Par ailleurs, l’utilisation de plus de 15 variétés anciennes, permet également aux agriculteurs de se prémunir d’un aléa sur une variété unique et de s’assurer qu’un minimum de variétés trouveront les conditions abiotiques nécessaires pour se développer ; et a minima permettra de maintenir une stabilité interannuelle des rendements. Cela confère une certaine résilience du système aux agriculteurs.

 

Avez-vous mis en places des pratiques d'adaptation ?

Avec des haies plantées partout (environ 15 km en tout), Jeanne et Simon envisagent une atténuation des impacts sur leurs productions, comme André et Françoise précédemment, à l’origine de ces plantations entièrement financées dans le cadre des Contrats Territoriaux d’Exploitation (CTE, dans les années 2000).

Toutes les parcelles ont été entourées, avec l’objectif de ralentir les écoulements d’eau (ruissellements) dans les parcelles situées sur les coteaux et ainsi favoriser l’infiltration de l’eau dans les parcelles afin qu’elle bénéficie aux cultures en place.

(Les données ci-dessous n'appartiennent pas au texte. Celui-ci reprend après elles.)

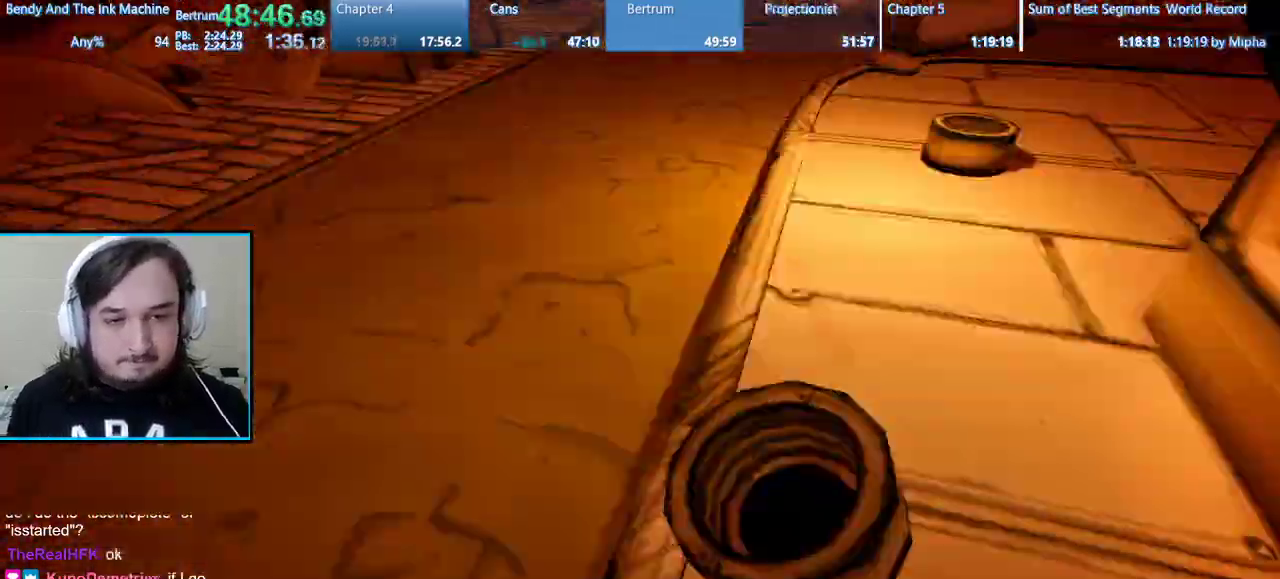
{"keys": ["shift", "w"], "mouse": [], "events": [[33, "w", "down"], [433, "a", "up"]]}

Jeanne et Simon, ont également misé depuis leur installation sur une couverture des sols maximale en période hivernale (cultures d’hiver) voire sur l’année (prairies temporaires), et arrêt des cultures de printemps.

La taille moyenne des parcelles est de 7,9 hectares, favorisant un certain effet bordure et donc la pénétration des auxiliaires de culture presque jusqu’au cœur des parcelles. L’idéal serait cependant de viser une taille moyenne de parcelle de 6 ha. Les plus grosses mesurent entre 10 à 20 ha (Jean Bounet) mais ne sont pas en grand nombre sur l’exploitation.

 

Pour aller plus loin :

Cette approche climatique a été possible grâce aux résultats du projet LIFE+ AgriAdapt : https://agriadapt.eu/objetives/?lang=fr. Ce projet a pour objectif d'évaluer la vulnérabilité des principales productions agricoles face au dérèglement climatique et aussi de proposer des plans d'adaptation durables pour accroitre la résilience des systèmes agricoles.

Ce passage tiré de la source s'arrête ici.